Todo héroe o heroína, esto es, el individuo que se eleva por cualquier razón y circunstancias sobre el grupo, es forzosamente en todos los casos un héroe o heroína de categoría moral, siempre: nos viene fisiocoropalmente dado de la fábrica de la evolución humana, si se quiere, en sobre todo nuestra capacidad efectiva de percibir e identificarle y quedarnos inmediatamente encandilados en nuestra sensorialidad; que viene a ser una especie de dispositivo sensorial de seguridad respecto el cauce real y fisiológicamente cultural de la vida del grupo, que, cuando se aleja demasiado del origen críptico de su propia entidad colectiva -que está precisamente y como siempre en lo físico y corporal-, porque se arroja furiosamente a sus apetencias colectivas, miedos o incluso los proyectos más objetivamente desarrollados, pero que aun así sean descabellados: entonces surge la discrepancia, la desconformidad seria y la rebeldía, esto es, cualquier forma de presencia y voz de discordia que no tardará en tener un impacto, desde luego de percepción, en los demás, respecto la figura de algún individual que sale -o sobresale- abruptamente al ruedo comunitario para así desafiar la norma consabida grupal; como una repentina fuerza de imposición individual que por su brío e intensidad encandila sensorialmente, desde luego, a los demás testigos presenciales, que son ni más ni menos que el tribunal moral antropológico, si bien en su forma tribal inmediatamente física, o bien el de los contextos sedentarios en que el grupo se interioriza por medio del oprobio biológico de todo ente singular antropológicamente dependiente. Un acto de presencia siempre violento por formidable que contribuye a la mayor alteración del grupo, precisamente en la percepción de cada individuo que se encuentra sensorialmente arrancado de alguna forma de orden previo, y fisiológicamente arrojado a un estado de alarma, agitación, quizá temor, puede que tonificación, puesto que es simultáneamente el objeto de una forma subconsciente (esto es, fisiológica y sensorial) de coacción hacia su propia definición personal-moral respecto a la nueva reformulación de la estabilidad grupal en cuyo desarrollo el individuo está de hecho ya fisiológica y sensorialmente inmerso, sin saberlo.

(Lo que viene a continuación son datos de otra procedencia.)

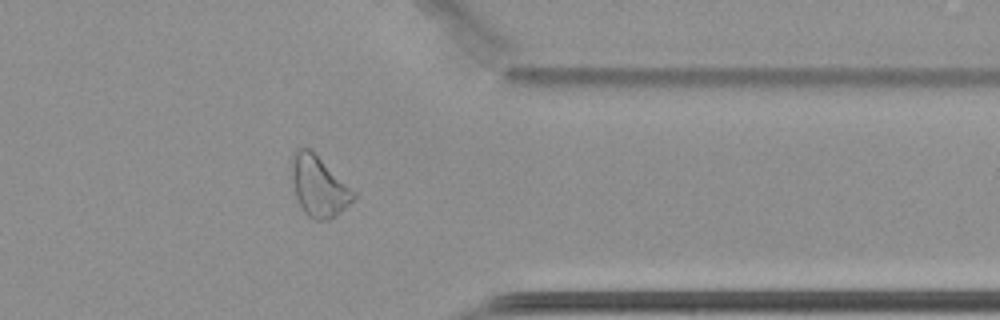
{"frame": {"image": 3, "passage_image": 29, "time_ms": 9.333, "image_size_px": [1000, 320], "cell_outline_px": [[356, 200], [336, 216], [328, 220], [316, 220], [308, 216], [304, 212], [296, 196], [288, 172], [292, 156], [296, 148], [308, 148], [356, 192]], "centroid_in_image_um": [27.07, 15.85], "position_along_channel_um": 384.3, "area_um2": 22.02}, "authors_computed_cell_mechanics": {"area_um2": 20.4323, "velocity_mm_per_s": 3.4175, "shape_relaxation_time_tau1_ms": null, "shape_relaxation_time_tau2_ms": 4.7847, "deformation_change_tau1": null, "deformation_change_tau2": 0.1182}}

Porque la dirección finalmente fisiorracional y fisiosemiótico del grupo, en su alejamiento de la singularidad física y corporal, ha de poder corregirse precisamente sobre el punto en el que se aleje demasiado -quizá fatalmente- de la realidad física, además de que las racionalidades culturales solo desde el siglo XIX, o quizá un siglo antes, se han querido declarar a sí mismas empíricas. Y es que las racionalidades culturales de los grupos humanos históricamente nunca se han erigido frente a un estado (miserable) solo física, sino que han intentado agrandar de hecho el mundo que habitamos yendo más allá de lo físico (se debe, más que a su habilidad, seguramente a su tenaz intensidad) simplemente porque se abrió un mundo fisiológicamente sensorial y de representación en el que de hecho el hombre ha sido siempre el hacedor real sin saberlo, inmerso siempre como está en su propia fisiorracionalidad.
Y así sigue hasta hoy.
Cuestión de vida o muerte, pero del grupo; aunque es más bien solo el individuo que tiene algo que perder, y quien paga el pa(c)to, que se dice.